Molecular Visualization Laboratory (BIOL4450): Biosynthetic Pathway of Flavonoid 3'-O-methyltransferase
Disciplines
Biotechnology | Molecular Biology | Other Biochemistry, Biophysics, and Structural Biology | Plant Biology | Science and Mathematics Education
Abstract (300 words maximum)
Flavonoids are diverse plant metabolites essential for plant defense, pigmentation, and UV protection. These compounds, including flavanol’s, flavones, and isoflavonoids, offer various health benefits in human health due to their antimicrobial, anti-inflammatory, and antioxidant properties. O-methylation is an essential modification in flavonoid biosynthesis, mediated by methyltransferases such as flavonoid 3'-O-methyltransferase (FOMT). This post-synthetic modification enhances the compounds' lipophilicity and bioactivity. S-adenosylmethionine (SAM or AdoMet) is the methyl donor in these reactions, contributing to the structural diversity of flavonoids and their specialized metabolic roles. These biosynthetic processes are crucial for plant adaptability, defense mechanisms, and potential healthcare applications, particularly in developing plant-based therapeutics. The flavonoid biosynthetic pathway involves the enzymatic activity of methyltransferases, which modify flavonoids, enhancing their role in plant-specialized metabolism. These phytochemicals, such as erythritol and caffeic acid, are critical for the plant's response to environmental stressors. Understanding these processes provides insights into molecular evolution and the structural basis of flavonoid modification. To further investigate the structural mechanisms, we employed methods such as gene expression in Escherichia coli, protein purification, and 2D gel electrophoresis to further investigate the structural mechanism of FOMT. Utilizing augmented reality (AR) and virtual reality (VR) technologies to visualize enzyme-substrate interactions enhances the understanding of catalytic processes. X-ray crystallography further supports this by revealing the 3D structure of these enzymes. This innovative approach, combining STEAM (Science, Technology, Engineering, Arts, and Mathematics), fosters creativity in exploring biological processes. By integrating molecular biology techniques, bioinformatics, and visualization technologies, it highlights the potential of flavonoid biosynthesis for advancements in agricultural biotechnology and holistic health science, enhancing both biomolecular discovery and educational experiences.
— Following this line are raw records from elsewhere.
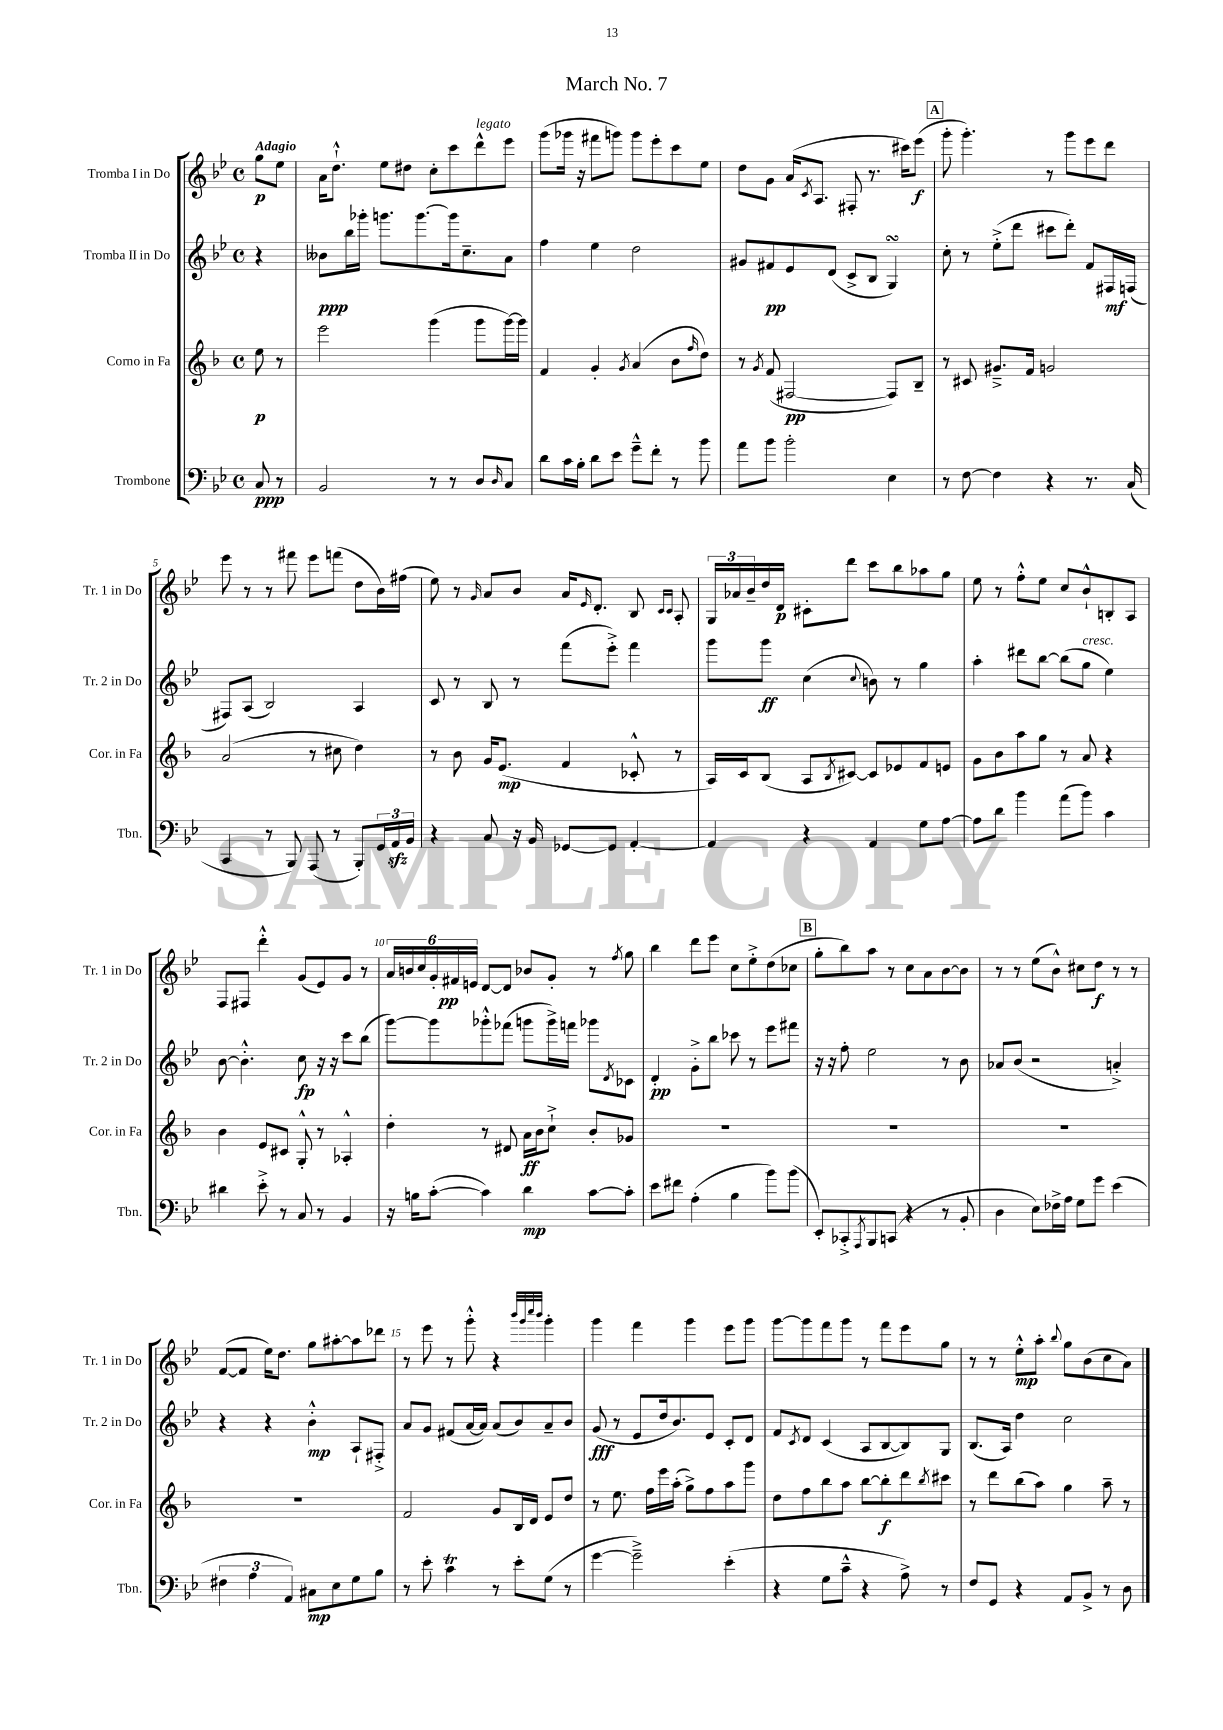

**kern	**dynam	**kern	**dynam	**kern	**dynam	**kern	**dynam
*part4	*part4	*part3	*part3	*part2	*part2	*part1	*part1
*staff4	*staff4	*staff3	*staff3	*staff2	*staff2	*staff1	*staff1
*I"Trombone	*	*I"Corno in Fa	*	*I"Tromba II in Do	*	*I"Tromba I in Do	*
*I'Tbn.	*	*I'Cor. in Fa	*	*I'Tr. 2 in Do	*	*I'Tr. 1 in Do	*
*clefF4	*	*clefG2	*	*clefG2	*	*clefG2	*
*k[b-e-]	*	*k[b-]	*	*k[b-e-]	*	*k[b-e-]	*
*M4/4	*	*M4/4	*	*M4/4	*	*M4/4	*
*met(c)	*	*met(c)	*	*met(c)	*	*met(c)	*
=	=	=	=	=	=	=	=
!	!	!	!	!	!	!LO:TX:a:B:t=Adagio	!
8C/	ppp	8ee\	p	4r	.	8gg\L	p
8r	.	8r	.	.	.	8ee-\J	.
=1	=1	=1	=1	=1	=1	=1	=1
2BB-/	.	2eee\	.	8b--X\L	ppp	16a\KL	.
.	.	.	.	.	.	8.dd`^^\J	.
.	.	.	.	16bb-\L	.	.	.
.	.	.	.	16ggg-X'\JJ	.	.	.
.	.	.	.	8.gggn\L	.	8ee-\L	.
.	.	.	.	.	.	8dd#X\J	.
.	.	.	.	[8.ggg\	.	.	.
8r	.	(4ggg\	.	.	.	8cc'\L	.
8r	.	.	.	16ggg\k]	.	8ccc\	.
.	.	.	.	8.cc~\	.	.	.
!	!	!	!	!	!	!LO:TX:a:i:t=legato	!
8D/L	.	8ggg\L	.	.	.	8ddd^^\	.
16qqD/	.	.	.	.	.	.	.
8C/J	.	[16ggg\L)	.	8a\J	.	8eee-\J	.
.	.	16ggg\JJ]	.	.	.	.	.
=2	=2	=2	=2	=2	=2	=2	=2
8d\L	.	4f/	.	4ff\	.	(8ggg\L	.
16c\L	.	.	.	.	.	16ggg-X\Jk	.
16B-'\JJ	.	.	.	.	.	16r	.
8d\L	.	4g'/	.	4ee-\	.	8fff#X\L	.
8e-\J	.	.	.	.	.	8gggn\J)	.
.	.	8qg/	.	.	.	.	.
8g~^^\L	.	(4a/	.	2dd\	.	8ggg\L	.
8f'\J	.	.	.	.	.	8eee-'\	.
8r	.	8b-\L	.	.	.	8ccc\	.
.	.	16qqff/	.	.	.	.	.
8b-\	.	8dd\J)	.	.	.	8ee-\J	.
=3	=3	=3	=3	=3	=3	=3	=3
8a\L	.	8r	.	8g#X/L	.	8dd\L	.
.	.	8qg/	.	.	.	.	.
8b-\J	.	(8f/	.	8f#X/	pp	8g\J	.
2b-'\	.	[2F#X/	pp	8e-/	.	(16a/KL	.
.	.	.	.	.	.	8qc/	.
.	.	.	.	.	.	8.A/J	.
.	.	.	.	(8d/J	.	.	.
.	.	.	.	8c^/L	.	8F#X'/	.
.	.	.	.	8B-/J	.	8.r	.
4E-\	.	8F#/L])	.	4GsSSS/)	.	.	.
.	.	.	.	.	.	16ccc#X\KL)	.
.	.	8B-~/J	.	.	.	(8eee-\J	f
!!LO:REH:place=s1:t=A
=4	=4	=4	=4	=4	=4	=4	=4
8r	.	8r	.	8cc'\	.	8ggg'\	.
[8F\	.	8c#X/	.	8r	.	4.ggg'\)	.
4F\]	.	8.g#X~^/L	.	(8ee-'^\L	.	.	.
.	.	.	.	8ddd\J	.	.	.
.	.	16f/Jk	.	.	.	.	.
4r	.	2gn/	.	8ccc#X\L	.	8r	.
.	.	.	.	8ddd'\J)	.	8ggg\L	.
8.r	.	.	.	8f/L	.	8eee-\	.
.	.	.	.	16F#X/L	mf	8ddd\J	.
(16C/	.	.	.	(16Fn/JJ	.	.	.
!!LO:LB:g=z
=5	=5	=5	=5	=5	=5	=5	=5
4CC/	.	(2a/	.	8F#X/L)	.	8eee-\	.
.	.	.	.	(8A/J	.	8r	.
8r	.	.	.	2B-/)	.	8r	.
8BBB-/)	.	.	.	.	.	8fff#X\	.
(8AAA/	.	8r	.	.	.	8eee-\L	.
8r	.	8cc#X\	.	.	.	(8fffn\J	.
8BBB-'/L)	.	4dd\)	.	4A/	.	8dd\L	.
24GG/L	.	.	.	.	.	16b-\L)	.
24AAzz/	.	.	.	.	.	.	.
.	.	.	.	.	.	(16ff#X\JJ	.
24BB-/JJ	.	.	.	.	.	.	.
=6	=6	=6	=6	=6	=6	=6	=6
4r	.	8r	.	8c/	.	8ee-\)	.
.	.	8b-\	.	8r	.	8r	.
.	.	.	.	.	.	16qqg/	.
8C/	.	16g/KL	.	8B-/	.	8a/L	.
.	.	(8.e/J	mp	.	.	.	.
16r	.	.	.	8r	.	8b-/J	.
16BB-/	.	.	.	.	.	.	.
[8GG-X/L	.	4f/	.	(8fff\L	.	16a/KL	.
.	.	.	.	.	.	16qqe-/	.
.	.	.	.	.	.	8.d'/J	.
8GG-/J]	.	.	.	8eee-'^\J)	.	.	.
[4AA'/	.	8c-X'^^/	.	4fff\	.	8B-/	.
.	.	.	.	.	.	16qqc/LL	.
.	.	.	.	.	.	16qqc/JJ	.
.	.	8r	.	.	.	8A'/	.
=7	=7	=7	=7	=7	=7	=7	=7
4AA/]	.	16A/LL)	.	8ggg\L	.	24G/LL	.
.	.	.	.	.	.	24a-X/	.
.	.	16c/J	.	.	.	.	.
.	.	.	.	.	.	24b-~/	.
.	.	(8B-/J	.	8ggg\J	ff	16dd/	.
.	.	.	.	.	.	16d/JJ	p
4r	.	8A/L	.	(4cc\	.	8c#X'\L	.
.	.	8qB-/	.	.	.	.	.
.	.	[8c#X/J)	.	.	.	8ddd\J	.
.	.	.	.	8qqcc/	.	.	.
4AA/	.	8c#/L]	.	8bn\)	.	8ccc\L	.
.	.	8e-X/	.	8r	.	8bb-\	.
8G\L	.	8f/	.	4gg\	.	8aa-X\	.
[8A\J	.	8en/J	.	.	.	8gg\J	.
=8	=8	=8	=8	=8	=8	=8	=8
8A\L]	.	8g\L	.	4aa'\	.	8ee-\	.
8d\J	.	8b-\	.	.	.	8r	.
4b-\	.	8aa\	.	8ddd#X\L	.	8ff'^^\L	.
.	.	8gg\J	.	[8bb-\J	.	8ee-\J	.
(8a\L	.	8r	.	(8bb-\L]	.	8cc/L	.
!	!	!	!	!LO:TX:a:i:t=cresc.	!	!	!
8b-\J)	.	8a/	.	8gg\J	.	8b-`^^/	.
4c\	.	4r	.	4ee-\)	.	8Bn'/	.
.	.	.	.	.	.	8A/J	.
!!LO:LB:g=z
=9	=9	=9	=9	=9	=9	=9	=9
4d#X\	.	4b-\	.	[8b-\	.	8F/L	.
.	.	.	.	4.b-'^^\]	.	8F#X/J	.
8e-'^\	.	8e/L	.	.	.	4ddd'^^\	.
8r	.	8c#X/J	.	.	.	.	.
8C/	.	8G'^^/	.	8cc\	fp	(8g/L	.
8r	.	8r	.	16r	.	8e-/)	.
.	.	.	.	16r	.	.	.
4BB-/	.	4A-X'^^/	.	8ccc\L	.	8g/J	.
.	.	.	.	(8bb-\J	.	8r	.
=10	=10	=10	=10	=10	=10	=10	=10
16r	.	4dd'\	.	[8ggg\L)	.	24a/LL	.
.	.	.	.	.	.	24bn/	.
16Bn\KL	.	.	.	.	.	.	.
.	.	.	.	.	.	24cc/	.
([8c'\J	.	.	.	8ggg\]	.	24g'/	.
.	.	.	.	.	.	24f#X/	pp
.	.	.	.	.	.	24en/JJ	.
4c\])	.	8r	.	8ggg-X'^^\	.	[8d/L	.
.	.	8d#X/	.	(8fff-X\J	.	8d/J]	.
4d\	mp	16a\LL	ff	8gggn\L	.	8b-X/L	.
.	.	16b-\J	.	.	.	.	.
.	.	8cc`^\J	.	16ggg^\L)	.	8g'/J	.
.	.	.	.	16fffn\JJ	.	.	.
[8c\L	.	8b-'/L	.	8ggg-X\L	.	8r	.
.	.	.	.	8qd/	.	8qff/	.
8c'\J]	.	8g-X/J	.	8c-X\J	.	8gg\	.
=11	=11	=11	=11	=11	=11	=11	=11
8e-\L	.	1r	.	4d'/	pp	4bb-\	.
8f#X\J	.	.	.	.	.	.	.
(4A'\	.	.	.	8g'^\L	.	8ddd\L	.
.	.	.	.	8bb-\J	.	8eee-\J	.
4B-\	.	.	.	8ccc-X\	.	8cc\L	.
.	.	.	.	8r	.	8ee-'^\	.
8b-\L)	.	.	.	8eee-\L	.	(8dd\	.
(8b-\J	.	.	.	8fff#X\J	.	8cc-X\J	.
!!LO:REH:place=s1:t=B
=12	=12	=12	=12	=12	=12	=12	=12
8EE-'/L)	.	1r	.	16r	.	8gg'\L	.
.	.	.	.	16r	.	.	.
8CC-X'^/	.	.	.	8ff'\	.	8bb-\)	.
8qAAA/	.	.	.	.	.	.	.
8BBB-/	.	.	.	2ee-\	.	8aa\J	.
(8CCn/J	.	.	.	.	.	8r	.
4r	.	.	.	.	.	8cc\L	.
.	.	.	.	.	.	8a\	.
8r	.	.	.	8r	.	[8b-\	.
8BB-'/	.	.	.	8b-\	.	8b-\J]	.
=13	=13	=13	=13	=13	=13	=13	=13
4D\	.	1r	.	8a-X/L	.	8r	.
.	.	.	.	(8b-/J	.	8r	.
8E-\L)	.	.	.	2r	.	(8ee-\L	.
16F-X^\L	.	.	.	.	.	8b-^^\J)	.
16A\JJ	.	.	.	.	.	.	.
8G\L	.	.	.	.	.	8cc#X\L	.
8g\J	.	.	.	.	.	8dd\J	f
(4e-\	.	.	.	4an'^/)	.	8r	.
.	.	.	.	.	.	8r	.
!!LO:LB:g=z
=14	=14	=14	=14	=14	=14	=14	=14
6F#X\	.	1r	.	4r	.	([8f/L	.
.	.	.	.	.	.	8f/J]	.
6A\	.	.	.	.	.	.	.
.	.	.	.	4r	.	16ee-\KL)	.
.	.	.	.	.	.	8.dd\J	.
6AA/)	.	.	.	.	.	.	.
8C#X\L	mp	.	.	4b-'^^\	mp	8gg\L	.
8E-\	.	.	.	.	.	[8aa#X'\	.
8G\	.	.	.	8A`/L	.	8aa#\]	.
8B-\J	.	.	.	8F#X'^/J	.	8ddd-X\J	.
=15	=15	=15	=15	=15	=15	=15	=15
8r	.	2f/	.	8a/L	.	8r	.
8e-'\	.	.	.	8g/J	.	8eee-\	.
4cT\	.	.	.	(8f#X/L	.	8r	.
.	.	.	.	[16a/L	.	8ggg'^^\	.
.	.	.	.	16a/JJ])	.	.	.
8r	.	8g/L	.	(8a/L	.	4r	.
8e-'\L	.	16B-/L	.	8b-/)	.	.	.
.	.	16d/JJ	.	.	.	.	.
.	.	.	.	.	.	32qqbbb-/LLL	.
.	.	.	.	.	.	32qqggg/	.
.	.	.	.	.	.	32qqcccc/	.
.	.	.	.	.	.	32qqbbb-/JJJ	.
(8G\J	.	8e/L	.	8a~/	.	4ggg'\	.
8r	.	8dd/J	.	8b-/J	.	.	.
=16	=16	=16	=16	=16	=16	=16	=16
[4g\	.	8r	.	(8g/	fff	4ggg\	.
.	.	8.ee\	.	8r	.	.	.
2g~^\])	.	.	.	8e-/L	.	4fff\	.
.	.	16ff\LL	.	.	.	.	.
.	.	16eee\	.	16dd/k	.	.	.
.	.	(16aa'\JJ	.	8.b-/)	.	.	.
.	.	8gg^\L)	.	.	.	4ggg\	.
.	.	8ff\	.	8e-/J	.	.	.
(4e-'\	.	8aa\	.	8c'/L	.	8eee-\L	.
.	.	8ggg\J	.	8d/J	.	8ggg\J	.
=17	=17	=17	=17	=17	=17	=17	=17
4r	.	8dd\L	.	8f/L	.	[8ggg\L	.
.	.	.	.	8qc/	.	.	.
.	.	8ff\	.	8d/J	.	8ggg\]	.
8G\L	.	8bb-\	.	(4c/	.	8fff\	.
8c~^^\J	.	8aa\J	.	.	.	8ggg\J	.
4r	.	[8bb-\L	.	8A/L	.	8r	.
.	.	8bb-'\]	f	[8B-/	.	8fff\L	.
8A^\)	.	8ddd\	.	8B-/])	.	8eee-\	.
.	.	8qbb-/	.	.	.	.	.
8r	.	8ccc#X\J	.	8G/J	.	8gg\J	.
=18	=18	=18	=18	=18	=18	=18	=18
8F/L	.	8r	.	(8.B-/L	.	8r	.
8GG/J	.	8ddd\L	.	.	.	8r	.
.	.	.	.	16A/Jk)	.	.	.
4r	.	(8bb-\	.	4dd\	.	8ee-'^^\L	mp
.	.	8aa\J)	.	.	.	8aa'\J	.
.	.	.	.	.	.	8qqbb-/	.
8AA/L	.	4gg\	.	2cc\	.	8gg\L	.
8BB-^/J	.	.	.	.	.	(8b-\	.
8r	.	8aa~\	.	.	.	8cc\	.
8D\	.	8r	.	.	.	8a\J)	.
==	==	==	==	==	==	==	==
*-	*-	*-	*-	*-	*-	*-	*-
Academic department under which the project should be listed
CSM - Molecular and Cellular Biology
Primary Investigator (PI) Name
Dr. Soon Goo Lee
Molecular Visualization Laboratory (BIOL4450): Biosynthetic Pathway of Flavonoid 3'-O-methyltransferase
Flavonoids are diverse plant metabolites essential for plant defense, pigmentation, and UV protection. These compounds, including flavanol’s, flavones, and isoflavonoids, offer various health benefits in human health due to their antimicrobial, anti-inflammatory, and antioxidant properties. O-methylation is an essential modification in flavonoid biosynthesis, mediated by methyltransferases such as flavonoid 3'-O-methyltransferase (FOMT). This post-synthetic modification enhances the compounds' lipophilicity and bioactivity. S-adenosylmethionine (SAM or AdoMet) is the methyl donor in these reactions, contributing to the structural diversity of flavonoids and their specialized metabolic roles. These biosynthetic processes are crucial for plant adaptability, defense mechanisms, and potential healthcare applications, particularly in developing plant-based therapeutics. The flavonoid biosynthetic pathway involves the enzymatic activity of methyltransferases, which modify flavonoids, enhancing their role in plant-specialized metabolism. These phytochemicals, such as erythritol and caffeic acid, are critical for the plant's response to environmental stressors. Understanding these processes provides insights into molecular evolution and the structural basis of flavonoid modification. To further investigate the structural mechanisms, we employed methods such as gene expression in Escherichia coli, protein purification, and 2D gel electrophoresis to further investigate the structural mechanism of FOMT. Utilizing augmented reality (AR) and virtual reality (VR) technologies to visualize enzyme-substrate interactions enhances the understanding of catalytic processes. X-ray crystallography further supports this by revealing the 3D structure of these enzymes. This innovative approach, combining STEAM (Science, Technology, Engineering, Arts, and Mathematics), fosters creativity in exploring biological processes. By integrating molecular biology techniques, bioinformatics, and visualization technologies, it highlights the potential of flavonoid biosynthesis for advancements in agricultural biotechnology and holistic health science, enhancing both biomolecular discovery and educational experiences.